Most dealerships will recommend that you bring your car in for a free oil change at 1,000 kms, to remove deposits formed from the break-in period. 

Just before this oil change, you should have completed the 5,500 rpm rev ceiling, doing the 10 shot rpm increase in manual mode to 6,000rpm, then engine brake to 5,500rpm, and repeat. 

As the final break-in, after your oil change, drive for about 50kms, varying engine speed from 1500-6000 rpms, and include 10 shots of 6,500rpm, which should consist of engine braking to 6,000rpm, then repeated, before doing the final break-in, get your speed up to 160 kmh, and do engine braking from 6th gear to 1st gear, this procedure is to ready the new engine oil, to allow you to perform the final break-in, after the 50 kms, take your car out to the nearest, longest, police less highway, (Altima Owners) shift your car into manual mode, gradually floor the car all the way down the highway.

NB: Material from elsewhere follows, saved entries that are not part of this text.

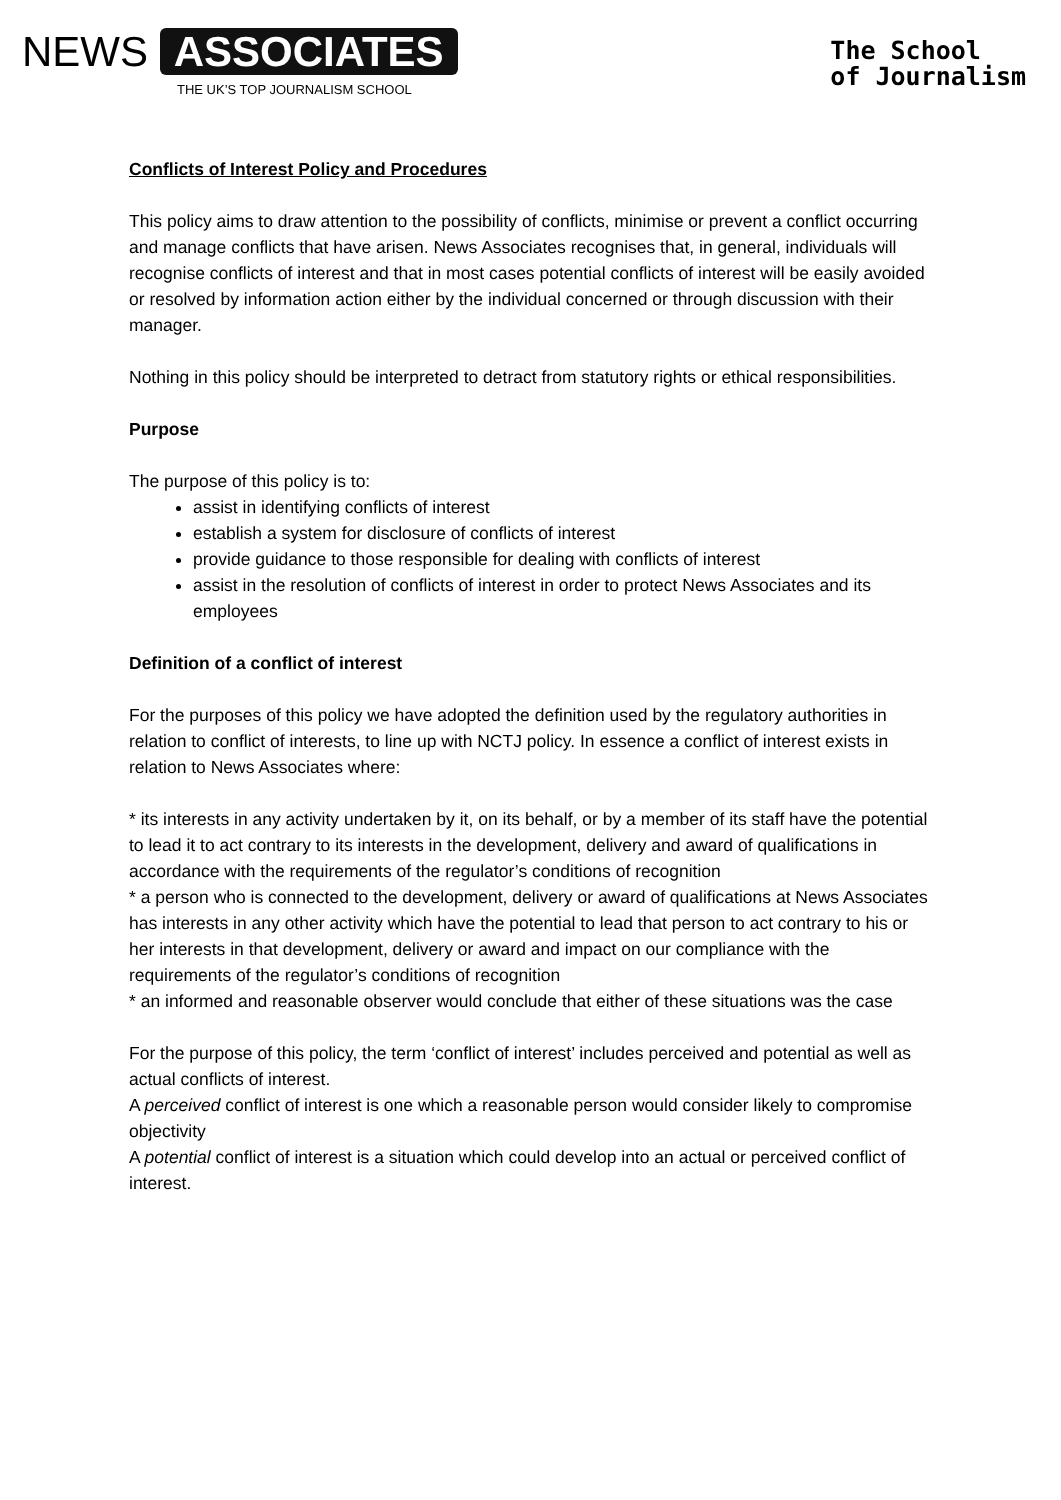NEWS ASSOCIATES
THE UK’S TOP JOURNALISM SCHOOL
The School
of Journalism
Conflicts of Interest Policy and Procedures
This policy aims to draw attention to the possibility of conflicts, minimise or prevent a conflict occurring and manage conflicts that have arisen. News Associates recognises that, in general, individuals will recognise conflicts of interest and that in most cases potential conflicts of interest will be easily avoided or resolved by information action either by the individual concerned or through discussion with their manager.
Nothing in this policy should be interpreted to detract from statutory rights or ethical responsibilities.
Purpose
The purpose of this policy is to:
assist in identifying conflicts of interest
establish a system for disclosure of conflicts of interest
provide guidance to those responsible for dealing with conflicts of interest
assist in the resolution of conflicts of interest in order to protect News Associates and its employees
Definition of a conflict of interest
For the purposes of this policy we have adopted the definition used by the regulatory authorities in relation to conflict of interests, to line up with NCTJ policy. In essence a conflict of interest exists in relation to News Associates where:
* its interests in any activity undertaken by it, on its behalf, or by a member of its staff have the potential to lead it to act contrary to its interests in the development, delivery and award of qualifications in accordance with the requirements of the regulator’s conditions of recognition
* a person who is connected to the development, delivery or award of qualifications at News Associates has interests in any other activity which have the potential to lead that person to act contrary to his or her interests in that development, delivery or award and impact on our compliance with the requirements of the regulator’s conditions of recognition
* an informed and reasonable observer would conclude that either of these situations was the case
For the purpose of this policy, the term ‘conflict of interest’ includes perceived and potential as well as actual conflicts of interest.
A perceived conflict of interest is one which a reasonable person would consider likely to compromise objectivity
A potential conflict of interest is a situation which could develop into an actual or perceived conflict of interest.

Do this about 6 times, the first 3 times, gradually build up thru the RPM range smoothly, till you reach 6,500rpm, and let the computer shift, do this from 1st gear to 6th gear. After the 3rd time, drive the car normally, doing minimal revs for a few minutes to allow the pistons to cool.

After the pistons cool, keep the car in D, open the throttle full, floor the car as far as you can go, now as a proper final break-in it is necessary you go full RPM and full speed, to break-in all last remaining parts that require a full speed break in. Complete this 3 times if possible. Try to drive your car as fast and as hard as possible until you reach 1,200kms.

Congrats after 1,200kms, your car is finally broke-in, ready to run, and last long.


----------



## metro273 (Sep 16, 2005)

Wow! That's lots of writing and reading. Good info nonetheless...


----------